Resumindo, pra gente é ainda mais difícil. Existem forças, plural, em ação para que você tente por tudo estar certo. Estar certo é uma droga. Deixa você preso numa nuvem de conforto, felicidade e arrogância, pra poder rir das opiniões ridículas dos outros. É um lado negro nosso.
Nas redes sociais, somos facilmente identificáveis. Na verdade, nas redes sociais um olhar aguçado pode até detectar gradações do vício. Sabe aquelas pessoas que sempre estão entrando em grandes argumentos? Que sempre estão em uma polêmica, mais ou menos entre a segunda ou terceira página do seu news feed? Gente que posta comentários com dois, três parágrafos, quando qualquer pessoa sã simplesmente pensa consigo mesma, “tl;dr”? Pois é. Somos alvos frequentes de trolls.

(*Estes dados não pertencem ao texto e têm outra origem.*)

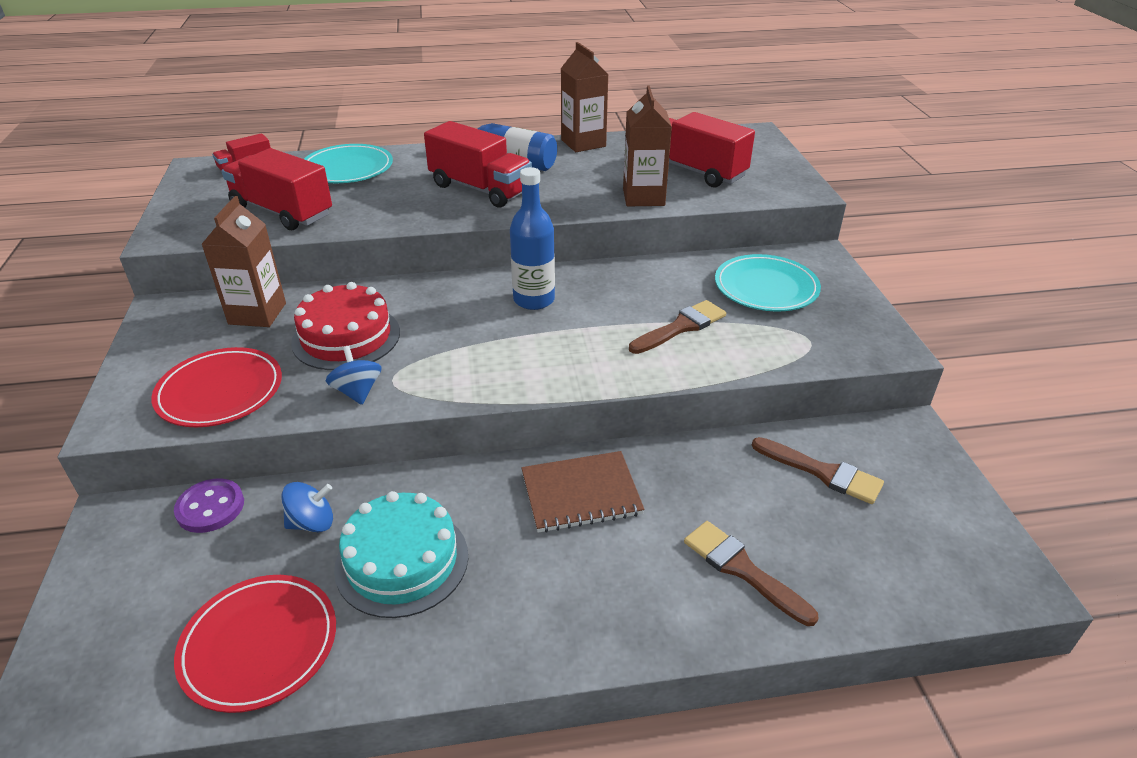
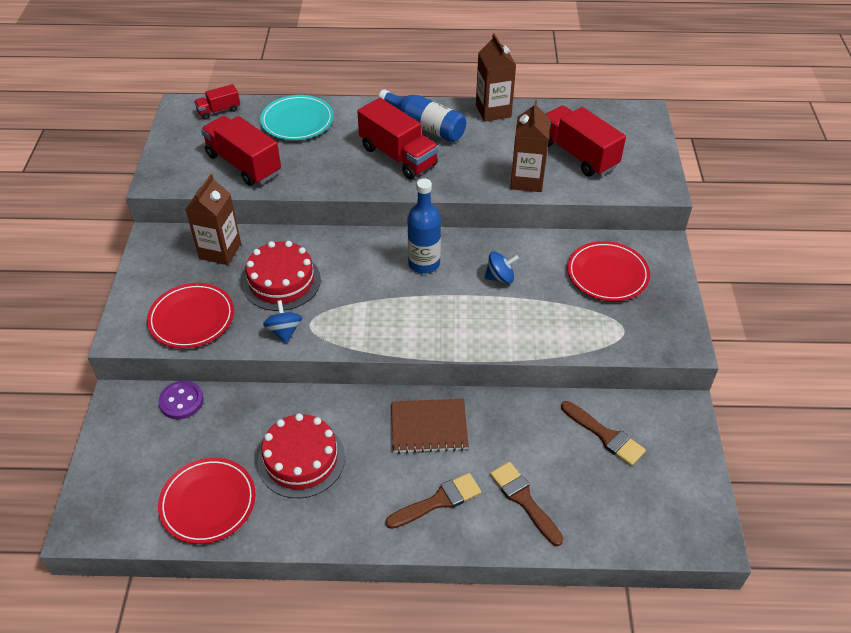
camera: 10 degrees right, 10 degrees up
(312, 523) = (246, 422): blue spinning top -> blue spinning top (500, 277)
(402, 561) = (301, 459): turquoise cake -> red cake
(681, 327) = (529, 304): brown brush -> brown brush (438, 501)
(766, 287) = (607, 274): turquoise plate -> red plate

Agora, essa é particularmente pra quem compartilha desse meu problema: crianças, isso é desgastante. Respirem fundo. Tomem mais dois goles de cerveja, ponham as pernas pra cima. NÃO responda a trolls. Não responda a qualquer pessoa. Conheço gente que passa horas inteiras pesquisando perfis online de desafetos e entrando no tipo de discussão que eu acabei de descrever no parágrafo acima. Isso envelhece, viu? Eu sei que fomos treinados pra fazer isso por anos. Nós debatemos em sala de aula. Somos treinados durante a graduação e todos os níveis da pós pra criar teses que não tenham falhas. Mas pelamor, uma discussão sobre o se o estilo do Neymar é ridículo não precisa desse tipo de entusiasmo. Tenhamos calma.